* **EXTRACT**:
Castle Dettinger was initially inspired to take part in Eau Claire Children’s Theatre’s production of “The Giver” because he enjoyed reading the Newbery Award-winning novel of the same name so much.
But what the 13-year-old didn’t know going into the lead role of Jonah was that portraying a character trapped in a dystopian world would give him an entirely new perspective on the story.
“I always imagined everybody in this world as very robotic and without emotion,” Dettinger said before rehearsal Wednesday night. “But reading through this script and playing this character, you realize that it’s a normal play ... These are real people, they’re just living in a different world. It’s made me think a lot.”
ECCT will present its production of “The Giver” at 7:30 p.m. Friday at RCU Theatre in the Pablo Center at the Confluence.
As in the dystopian novel, the society “The Giver” focuses on is a world shrouded in black and white. There is no pain, but also no joy — it is a world of so-called perfection, but also numbness.
At 12 years old, each member of society receives their lifelong profession based on that particular person’s skills and talents. Much to his surprise, Jonah (Dettinger) receives the unique role of “Receiver of Memories.”

* **DATA EXCERPTS**:
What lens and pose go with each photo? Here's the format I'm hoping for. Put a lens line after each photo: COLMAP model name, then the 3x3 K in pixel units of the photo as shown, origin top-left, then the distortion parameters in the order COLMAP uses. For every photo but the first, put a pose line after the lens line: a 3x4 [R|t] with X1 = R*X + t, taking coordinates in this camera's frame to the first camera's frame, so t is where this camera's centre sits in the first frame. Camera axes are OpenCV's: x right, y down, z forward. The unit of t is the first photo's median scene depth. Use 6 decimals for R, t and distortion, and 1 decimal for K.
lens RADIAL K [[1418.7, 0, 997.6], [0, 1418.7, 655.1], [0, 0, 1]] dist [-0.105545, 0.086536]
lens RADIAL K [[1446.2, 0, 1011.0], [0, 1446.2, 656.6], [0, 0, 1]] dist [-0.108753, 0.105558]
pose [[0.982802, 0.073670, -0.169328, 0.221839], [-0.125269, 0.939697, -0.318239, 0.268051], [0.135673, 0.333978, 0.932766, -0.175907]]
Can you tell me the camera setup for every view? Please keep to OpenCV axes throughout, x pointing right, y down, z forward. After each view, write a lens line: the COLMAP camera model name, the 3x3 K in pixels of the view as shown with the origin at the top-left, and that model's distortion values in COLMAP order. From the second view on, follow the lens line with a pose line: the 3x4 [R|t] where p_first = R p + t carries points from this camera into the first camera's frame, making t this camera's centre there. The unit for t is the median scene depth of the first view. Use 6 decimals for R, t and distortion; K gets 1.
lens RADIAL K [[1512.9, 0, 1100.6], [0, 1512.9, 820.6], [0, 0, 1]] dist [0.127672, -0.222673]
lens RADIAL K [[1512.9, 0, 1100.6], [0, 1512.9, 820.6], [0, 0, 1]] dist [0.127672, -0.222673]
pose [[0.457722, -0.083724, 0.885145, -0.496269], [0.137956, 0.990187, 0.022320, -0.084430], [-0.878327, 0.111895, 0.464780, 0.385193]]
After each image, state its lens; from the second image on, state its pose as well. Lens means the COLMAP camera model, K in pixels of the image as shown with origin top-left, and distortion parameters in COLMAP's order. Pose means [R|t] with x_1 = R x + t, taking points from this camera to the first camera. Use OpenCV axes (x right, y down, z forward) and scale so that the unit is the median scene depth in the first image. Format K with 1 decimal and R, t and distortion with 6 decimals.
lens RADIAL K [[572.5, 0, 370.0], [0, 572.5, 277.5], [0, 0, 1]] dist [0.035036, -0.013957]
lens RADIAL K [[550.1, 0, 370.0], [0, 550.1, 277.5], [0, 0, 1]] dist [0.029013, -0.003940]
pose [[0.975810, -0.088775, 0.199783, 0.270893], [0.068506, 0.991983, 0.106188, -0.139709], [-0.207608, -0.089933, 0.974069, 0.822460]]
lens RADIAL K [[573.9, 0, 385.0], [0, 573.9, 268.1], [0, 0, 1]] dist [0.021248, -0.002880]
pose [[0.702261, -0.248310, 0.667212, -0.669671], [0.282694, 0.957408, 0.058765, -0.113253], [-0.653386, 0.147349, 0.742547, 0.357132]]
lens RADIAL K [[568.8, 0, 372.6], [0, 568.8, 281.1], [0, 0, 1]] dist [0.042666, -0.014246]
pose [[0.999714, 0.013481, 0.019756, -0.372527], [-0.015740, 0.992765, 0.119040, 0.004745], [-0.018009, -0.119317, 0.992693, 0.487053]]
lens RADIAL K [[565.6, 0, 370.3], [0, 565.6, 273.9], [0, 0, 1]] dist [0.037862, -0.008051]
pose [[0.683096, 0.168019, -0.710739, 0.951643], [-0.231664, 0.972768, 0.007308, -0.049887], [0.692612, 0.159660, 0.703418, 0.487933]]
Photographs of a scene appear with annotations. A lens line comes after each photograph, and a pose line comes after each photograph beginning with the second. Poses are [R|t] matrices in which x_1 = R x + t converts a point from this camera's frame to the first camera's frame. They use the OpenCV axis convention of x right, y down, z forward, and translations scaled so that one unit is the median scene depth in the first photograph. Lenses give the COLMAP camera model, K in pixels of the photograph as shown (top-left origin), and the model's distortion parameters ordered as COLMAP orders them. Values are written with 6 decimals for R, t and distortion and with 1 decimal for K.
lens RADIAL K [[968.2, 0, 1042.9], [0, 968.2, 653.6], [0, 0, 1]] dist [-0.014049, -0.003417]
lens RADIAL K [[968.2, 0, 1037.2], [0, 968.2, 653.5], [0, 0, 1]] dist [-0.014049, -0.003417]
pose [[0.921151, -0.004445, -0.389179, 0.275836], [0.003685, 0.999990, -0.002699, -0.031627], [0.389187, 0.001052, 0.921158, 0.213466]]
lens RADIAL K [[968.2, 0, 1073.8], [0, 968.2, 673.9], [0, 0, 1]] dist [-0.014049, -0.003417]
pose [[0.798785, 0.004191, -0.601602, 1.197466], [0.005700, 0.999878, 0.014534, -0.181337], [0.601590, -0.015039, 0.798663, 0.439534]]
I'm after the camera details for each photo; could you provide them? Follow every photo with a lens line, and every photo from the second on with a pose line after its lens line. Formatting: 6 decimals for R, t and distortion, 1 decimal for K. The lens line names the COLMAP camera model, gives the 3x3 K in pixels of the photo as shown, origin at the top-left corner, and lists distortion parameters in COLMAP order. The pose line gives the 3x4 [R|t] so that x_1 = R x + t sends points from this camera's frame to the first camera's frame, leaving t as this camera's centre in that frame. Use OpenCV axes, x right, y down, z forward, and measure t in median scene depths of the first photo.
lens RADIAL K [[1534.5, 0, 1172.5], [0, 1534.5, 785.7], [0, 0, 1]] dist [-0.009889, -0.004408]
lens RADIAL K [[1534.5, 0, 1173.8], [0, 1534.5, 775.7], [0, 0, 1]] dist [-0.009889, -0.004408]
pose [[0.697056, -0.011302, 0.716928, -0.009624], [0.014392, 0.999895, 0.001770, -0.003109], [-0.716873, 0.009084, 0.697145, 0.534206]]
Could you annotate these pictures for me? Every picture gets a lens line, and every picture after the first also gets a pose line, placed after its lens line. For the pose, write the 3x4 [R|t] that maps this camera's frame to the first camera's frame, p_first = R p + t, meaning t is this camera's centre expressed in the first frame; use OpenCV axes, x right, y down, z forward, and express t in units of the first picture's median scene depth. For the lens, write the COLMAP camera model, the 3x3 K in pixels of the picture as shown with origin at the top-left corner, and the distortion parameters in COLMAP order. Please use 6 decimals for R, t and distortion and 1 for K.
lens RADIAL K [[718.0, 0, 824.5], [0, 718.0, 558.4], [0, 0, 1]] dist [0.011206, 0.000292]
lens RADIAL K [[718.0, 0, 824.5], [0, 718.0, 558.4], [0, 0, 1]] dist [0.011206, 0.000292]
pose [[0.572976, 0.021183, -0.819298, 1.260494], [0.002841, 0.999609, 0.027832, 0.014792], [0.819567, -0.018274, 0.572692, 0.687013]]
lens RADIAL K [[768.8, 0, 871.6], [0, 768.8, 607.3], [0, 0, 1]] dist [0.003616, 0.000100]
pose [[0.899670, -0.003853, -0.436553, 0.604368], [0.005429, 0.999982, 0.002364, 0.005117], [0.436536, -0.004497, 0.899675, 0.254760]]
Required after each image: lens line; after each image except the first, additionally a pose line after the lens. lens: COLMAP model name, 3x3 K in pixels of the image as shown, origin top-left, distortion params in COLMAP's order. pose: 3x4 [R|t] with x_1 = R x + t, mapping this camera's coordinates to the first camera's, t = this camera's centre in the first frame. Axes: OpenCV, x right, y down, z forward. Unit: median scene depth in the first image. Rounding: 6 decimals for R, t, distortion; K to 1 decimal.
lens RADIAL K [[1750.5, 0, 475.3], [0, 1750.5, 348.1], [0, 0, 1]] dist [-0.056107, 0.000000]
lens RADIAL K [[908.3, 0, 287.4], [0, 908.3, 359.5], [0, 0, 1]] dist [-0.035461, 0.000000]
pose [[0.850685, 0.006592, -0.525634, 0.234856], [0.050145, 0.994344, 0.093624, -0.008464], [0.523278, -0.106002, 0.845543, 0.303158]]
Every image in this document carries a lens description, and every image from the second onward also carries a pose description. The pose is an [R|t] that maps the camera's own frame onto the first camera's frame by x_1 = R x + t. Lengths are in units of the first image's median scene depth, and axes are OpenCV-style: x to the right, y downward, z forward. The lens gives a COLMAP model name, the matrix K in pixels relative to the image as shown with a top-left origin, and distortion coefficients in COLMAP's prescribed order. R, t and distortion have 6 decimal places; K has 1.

* **WHAT TO WORK ON**:
Can you return, word for word, the stretch of the article about the children's theater production of "The Giver" from "ECCT will present" through "but also numbness."? None of the data is needed for this.

* **WRITTEN ANSWER**:
ECCT will present its production of “The Giver” at 7:30 p.m. Friday at RCU Theatre in the Pablo Center at the Confluence.
As in the dystopian novel, the society “The Giver” focuses on is a world shrouded in black and white. There is no pain, but also no joy — it is a world of so-called perfection, but also numbness.